* VORGEGEBENER TEXT
▽
Sonderausstellung
vom 12.06. bis 31.10.2019
Am 8. Juni 1949 legte das Passagierschiff "Esja" in Island an. Mit der "Esja" kamen damals 130 deutsche Frauen und 50 deutsche Männer als Arbeiter nach Island.
Island ging es damals wirtschaftlich gut - es floss Geld ins Land, es floss vor allem auch in den Ausbau des Fischfangs und der Fischverarbeitung. Es gab jetzt Arbeitsplätze in der Stadt oder in den kleinen Fabriken an der Ostküste, bei denen man gutes Geld verdienen konnte, und hier bot sich den jungen Menschen ein völlig neuer Lebensstil, mit Coca-Cola und Jazz-Musik. So setzte bei den jungen Isländern, insbesondere bei den Isländerinnen, eine "Landflucht" ein - und auf den Höfen fehlten schon bald die Arbeitskräfte. Vor allem die Frauen.
△
* DATENSÄTZE
▽
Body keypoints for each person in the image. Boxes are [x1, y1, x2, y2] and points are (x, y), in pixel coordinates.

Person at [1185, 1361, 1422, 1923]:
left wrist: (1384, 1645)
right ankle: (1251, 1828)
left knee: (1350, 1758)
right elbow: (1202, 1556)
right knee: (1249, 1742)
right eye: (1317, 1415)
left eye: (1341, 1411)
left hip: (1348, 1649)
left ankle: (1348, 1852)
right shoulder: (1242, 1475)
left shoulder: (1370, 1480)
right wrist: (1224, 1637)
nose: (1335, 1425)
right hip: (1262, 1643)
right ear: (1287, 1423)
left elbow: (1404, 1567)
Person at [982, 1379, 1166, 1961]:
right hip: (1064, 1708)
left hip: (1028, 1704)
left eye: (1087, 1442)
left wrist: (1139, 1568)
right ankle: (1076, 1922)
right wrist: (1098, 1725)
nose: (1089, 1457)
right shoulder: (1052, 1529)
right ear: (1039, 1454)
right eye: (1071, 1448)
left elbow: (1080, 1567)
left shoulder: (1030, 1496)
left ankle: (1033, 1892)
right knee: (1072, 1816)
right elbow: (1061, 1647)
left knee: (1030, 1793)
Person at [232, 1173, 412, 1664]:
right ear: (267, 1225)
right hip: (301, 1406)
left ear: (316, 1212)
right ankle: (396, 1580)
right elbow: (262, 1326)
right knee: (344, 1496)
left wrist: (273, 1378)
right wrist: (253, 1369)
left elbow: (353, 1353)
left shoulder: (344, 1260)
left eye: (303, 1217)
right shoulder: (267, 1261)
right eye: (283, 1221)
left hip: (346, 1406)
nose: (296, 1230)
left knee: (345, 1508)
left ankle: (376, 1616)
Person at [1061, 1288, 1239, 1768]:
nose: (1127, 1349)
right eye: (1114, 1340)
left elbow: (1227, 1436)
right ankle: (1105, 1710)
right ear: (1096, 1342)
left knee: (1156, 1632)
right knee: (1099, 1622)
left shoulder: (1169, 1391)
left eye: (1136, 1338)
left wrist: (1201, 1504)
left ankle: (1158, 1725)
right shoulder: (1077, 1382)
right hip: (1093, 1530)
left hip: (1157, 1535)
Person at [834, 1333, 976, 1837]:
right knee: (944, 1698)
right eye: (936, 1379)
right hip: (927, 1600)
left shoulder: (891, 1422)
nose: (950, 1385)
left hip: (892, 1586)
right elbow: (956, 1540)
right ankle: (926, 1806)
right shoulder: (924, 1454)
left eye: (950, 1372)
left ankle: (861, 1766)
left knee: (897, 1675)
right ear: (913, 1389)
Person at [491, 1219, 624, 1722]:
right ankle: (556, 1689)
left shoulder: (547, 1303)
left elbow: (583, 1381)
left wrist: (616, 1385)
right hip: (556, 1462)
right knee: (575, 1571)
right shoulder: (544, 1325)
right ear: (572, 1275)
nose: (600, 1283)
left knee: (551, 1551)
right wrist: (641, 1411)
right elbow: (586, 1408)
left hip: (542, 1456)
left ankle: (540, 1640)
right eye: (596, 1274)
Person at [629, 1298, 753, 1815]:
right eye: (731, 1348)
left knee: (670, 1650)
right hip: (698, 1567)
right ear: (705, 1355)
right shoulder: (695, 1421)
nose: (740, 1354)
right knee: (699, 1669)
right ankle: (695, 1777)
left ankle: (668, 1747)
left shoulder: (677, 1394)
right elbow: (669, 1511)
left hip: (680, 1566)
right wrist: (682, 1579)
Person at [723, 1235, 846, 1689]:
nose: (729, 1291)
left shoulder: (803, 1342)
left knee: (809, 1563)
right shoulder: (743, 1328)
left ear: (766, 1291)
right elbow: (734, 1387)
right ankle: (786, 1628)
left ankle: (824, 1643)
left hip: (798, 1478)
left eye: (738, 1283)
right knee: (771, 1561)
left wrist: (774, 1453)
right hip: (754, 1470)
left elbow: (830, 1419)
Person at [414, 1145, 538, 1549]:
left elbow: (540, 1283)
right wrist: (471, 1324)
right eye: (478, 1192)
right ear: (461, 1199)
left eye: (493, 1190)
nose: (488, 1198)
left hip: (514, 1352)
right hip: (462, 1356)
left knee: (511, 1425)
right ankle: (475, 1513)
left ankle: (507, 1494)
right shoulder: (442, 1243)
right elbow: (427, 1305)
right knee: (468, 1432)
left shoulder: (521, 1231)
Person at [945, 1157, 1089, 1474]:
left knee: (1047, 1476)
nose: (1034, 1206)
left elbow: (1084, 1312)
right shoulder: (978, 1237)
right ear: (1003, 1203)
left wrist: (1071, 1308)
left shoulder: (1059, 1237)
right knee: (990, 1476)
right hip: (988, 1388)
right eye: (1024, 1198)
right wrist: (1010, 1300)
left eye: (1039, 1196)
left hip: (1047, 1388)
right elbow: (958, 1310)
△
Kannst du den Text über die Ankunft deutscher Arbeitskräfte in Island 1949 vollständig und Wort für Wort wiederholen?

* ANTWORT ZUR AUFGABE
Sonderausstellung
vom 12.06. bis 31.10.2019
Am 8. Juni 1949 legte das Passagierschiff "Esja" in Island an. Mit der "Esja" kamen damals 130 deutsche Frauen und 50 deutsche Männer als Arbeiter nach Island.
Island ging es damals wirtschaftlich gut - es floss Geld ins Land, es floss vor allem auch in den Ausbau des Fischfangs und der Fischverarbeitung. Es gab jetzt Arbeitsplätze in der Stadt oder in den kleinen Fabriken an der Ostküste, bei denen man gutes Geld verdienen konnte, und hier bot sich den jungen Menschen ein völlig neuer Lebensstil, mit Coca-Cola und Jazz-Musik. So setzte bei den jungen Isländern, insbesondere bei den Isländerinnen, eine "Landflucht" ein - und auf den Höfen fehlten schon bald die Arbeitskräfte. Vor allem die Frauen.